Copy each line that includes the string "Made" from the material into your answer.

=-=-=-=-=

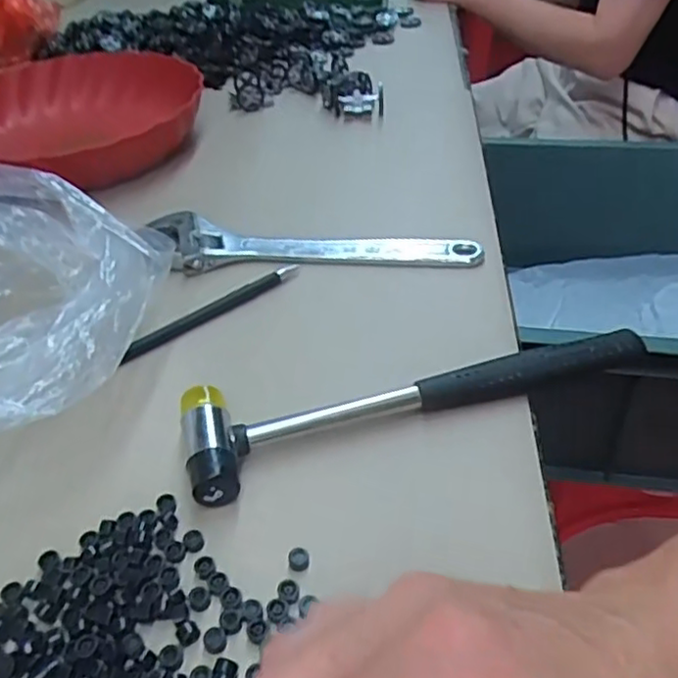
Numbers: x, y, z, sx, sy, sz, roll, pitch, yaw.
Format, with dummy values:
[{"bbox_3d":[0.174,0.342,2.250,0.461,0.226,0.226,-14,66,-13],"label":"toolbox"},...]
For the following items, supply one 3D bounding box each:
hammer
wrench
[{"bbox_3d":[0.044,0.023,0.354,0.248,0.024,0.059,-14,41,-12],"label":"hammer"},{"bbox_3d":[-0.022,-0.061,0.469,0.231,0.021,0.051,5,41,11],"label":"wrench"}]

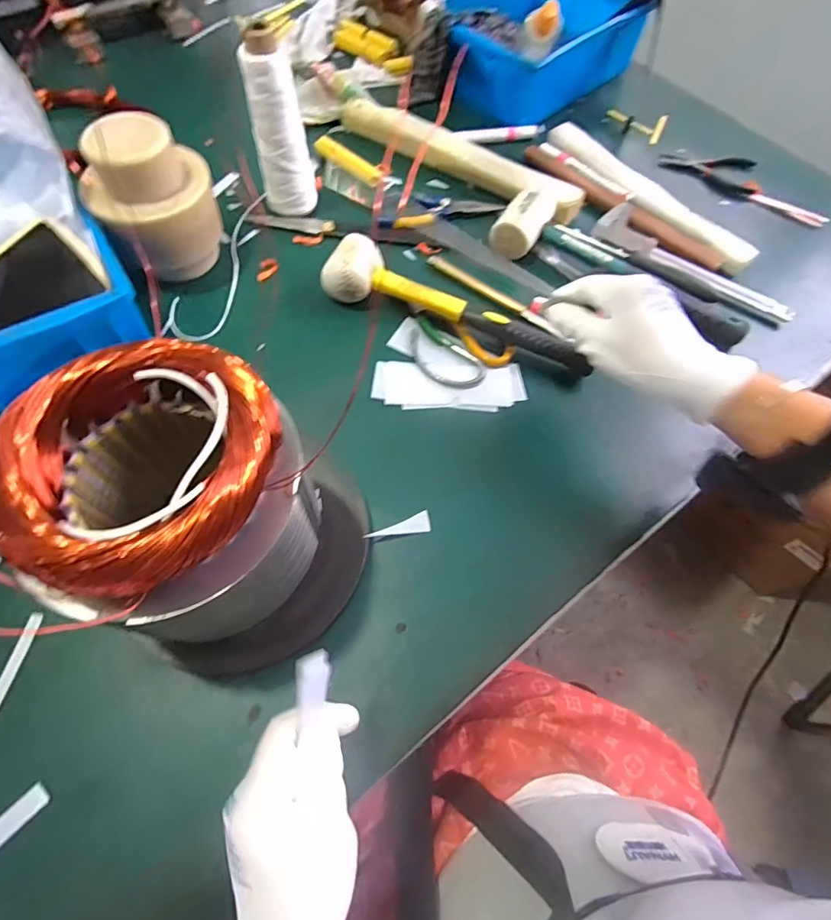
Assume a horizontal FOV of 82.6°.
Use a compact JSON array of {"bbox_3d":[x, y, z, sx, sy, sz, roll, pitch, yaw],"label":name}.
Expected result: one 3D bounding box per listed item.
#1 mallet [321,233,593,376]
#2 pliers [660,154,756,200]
[{"bbox_3d":[0.043,-0.153,0.467,0.275,0.050,0.058,20,65,6],"label":"mallet"},{"bbox_3d":[0.386,-0.382,0.629,0.120,0.018,0.096,17,65,6],"label":"pliers"}]

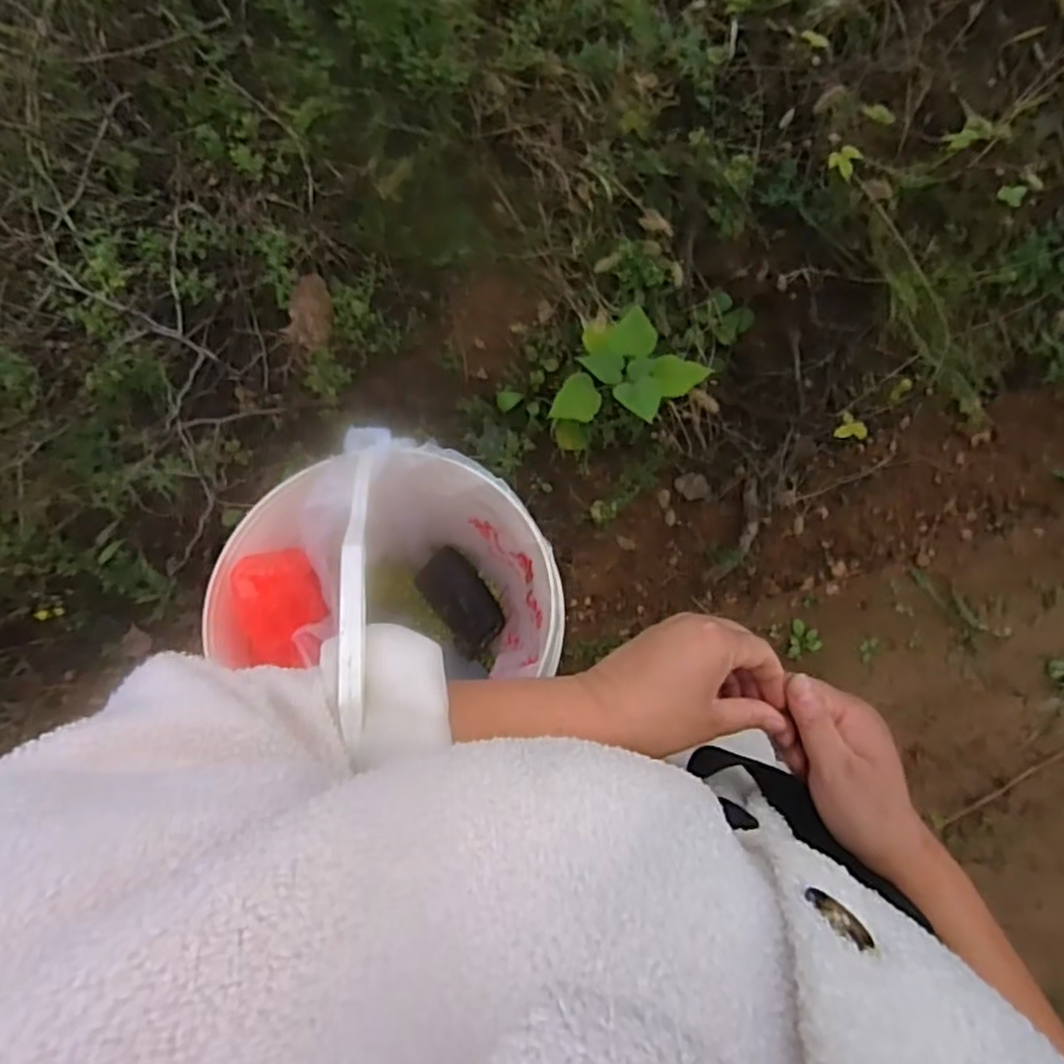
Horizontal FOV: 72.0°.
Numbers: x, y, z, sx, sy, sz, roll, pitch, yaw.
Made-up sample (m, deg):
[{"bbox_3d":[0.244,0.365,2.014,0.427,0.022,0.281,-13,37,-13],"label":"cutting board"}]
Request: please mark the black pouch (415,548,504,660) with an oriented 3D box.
[{"bbox_3d":[-0.063,0.060,0.644,0.050,0.015,0.095,-32,78,-7],"label":"black pouch"}]

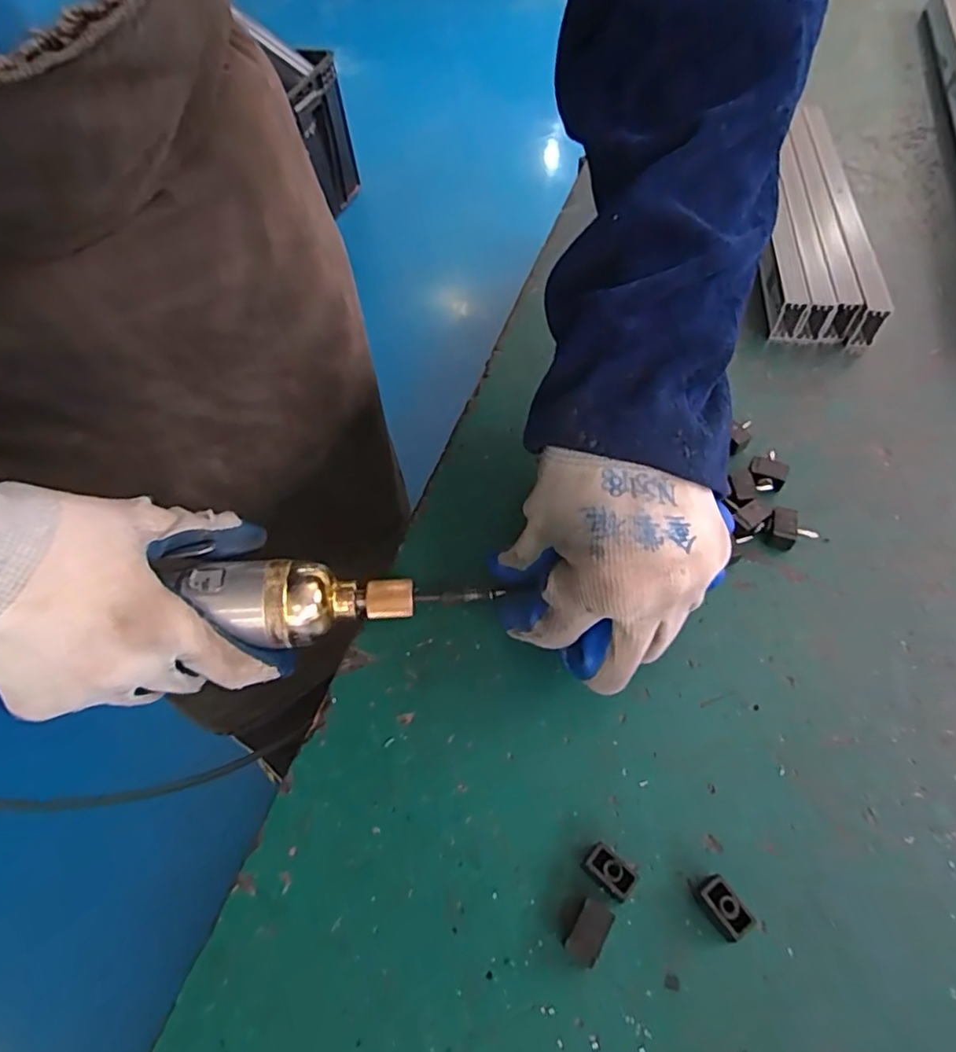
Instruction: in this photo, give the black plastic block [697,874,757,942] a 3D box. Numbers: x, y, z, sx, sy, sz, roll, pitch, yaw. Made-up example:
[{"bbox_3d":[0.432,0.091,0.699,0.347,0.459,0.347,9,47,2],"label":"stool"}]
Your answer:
[{"bbox_3d":[0.088,0.138,0.219,0.010,0.014,0.019,-24,59,-13],"label":"black plastic block"}]

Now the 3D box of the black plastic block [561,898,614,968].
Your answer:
[{"bbox_3d":[0.039,0.145,0.217,0.011,0.011,0.019,26,62,18],"label":"black plastic block"}]

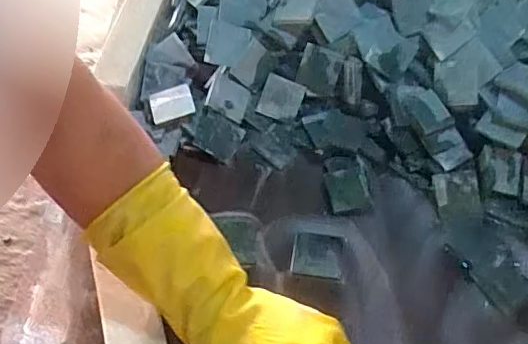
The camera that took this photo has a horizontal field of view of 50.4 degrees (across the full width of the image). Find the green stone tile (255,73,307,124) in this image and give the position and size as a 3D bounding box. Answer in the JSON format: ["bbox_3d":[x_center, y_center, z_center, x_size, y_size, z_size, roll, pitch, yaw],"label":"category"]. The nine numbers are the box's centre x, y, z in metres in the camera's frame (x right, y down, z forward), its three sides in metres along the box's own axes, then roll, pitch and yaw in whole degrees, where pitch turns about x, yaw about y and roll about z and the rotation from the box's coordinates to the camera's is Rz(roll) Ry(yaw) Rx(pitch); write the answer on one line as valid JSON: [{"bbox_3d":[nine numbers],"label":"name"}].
[{"bbox_3d":[0.020,-0.087,0.673,0.047,0.050,0.004,22,12,-1],"label":"green stone tile"}]

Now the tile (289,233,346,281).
[{"bbox_3d":[0.055,0.086,0.577,0.052,0.012,0.045,10,48,6],"label":"tile"}]

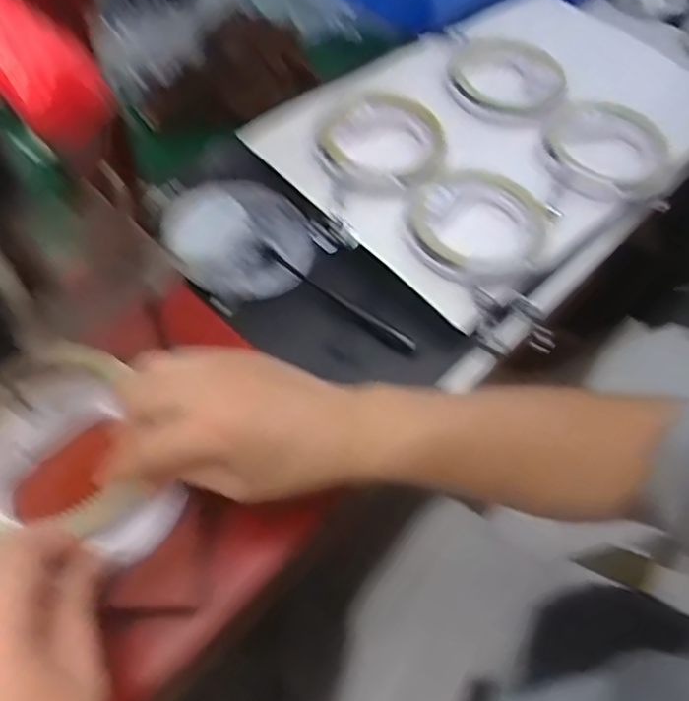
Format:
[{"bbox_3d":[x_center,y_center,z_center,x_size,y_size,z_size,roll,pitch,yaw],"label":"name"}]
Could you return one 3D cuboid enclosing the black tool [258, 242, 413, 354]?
[{"bbox_3d":[-0.012,-0.051,0.572,0.177,0.014,0.012,33,60,17],"label":"black tool"}]

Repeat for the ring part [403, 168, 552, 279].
[{"bbox_3d":[0.124,-0.120,0.586,0.127,0.013,0.131,2,56,-3],"label":"ring part"}]

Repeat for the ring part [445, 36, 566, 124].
[{"bbox_3d":[0.185,-0.308,0.724,0.134,0.028,0.142,0,57,0],"label":"ring part"}]

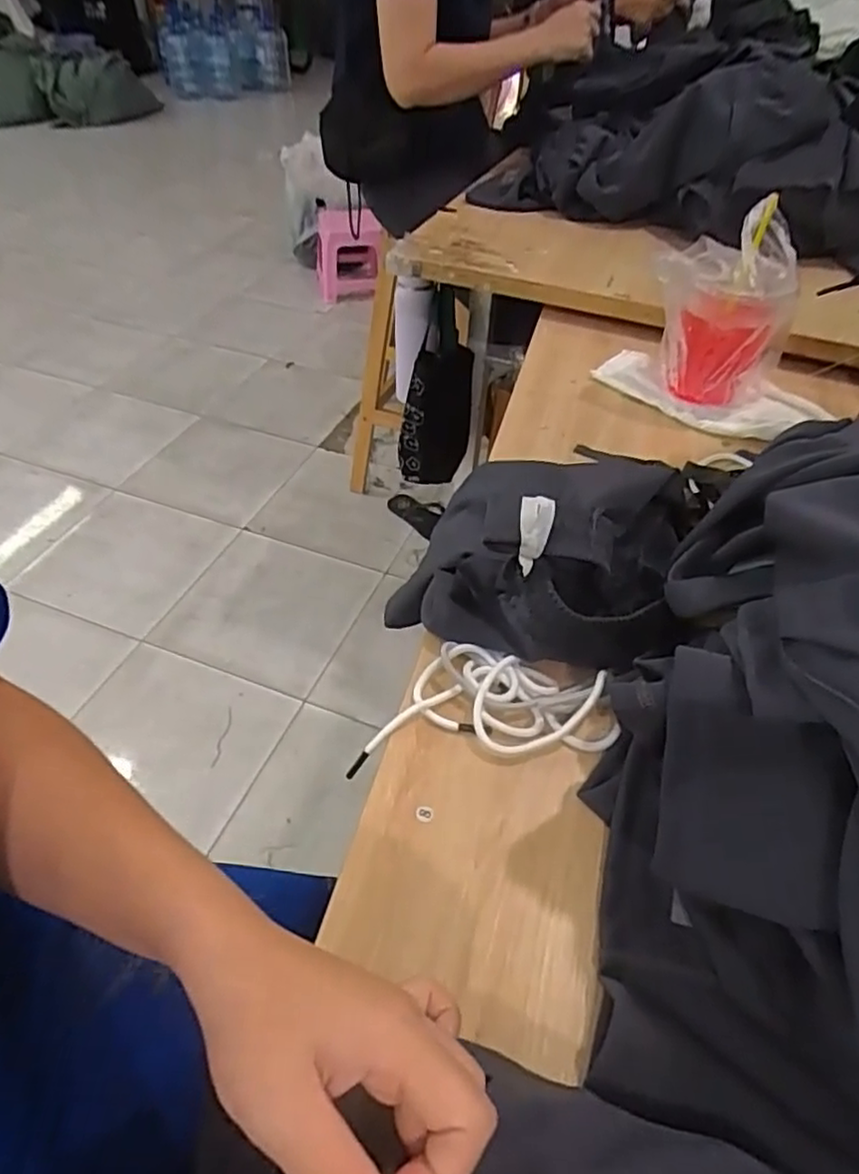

=-=-=-=-=

■ Response to this exercise
Made-up sample (m, deg):
Instruction: in this photo, give the black plastic block [697,874,757,942] a 3D box. Numbers: x, y, z, sx, sy, sz, roll, pitch, yaw. Made-up example:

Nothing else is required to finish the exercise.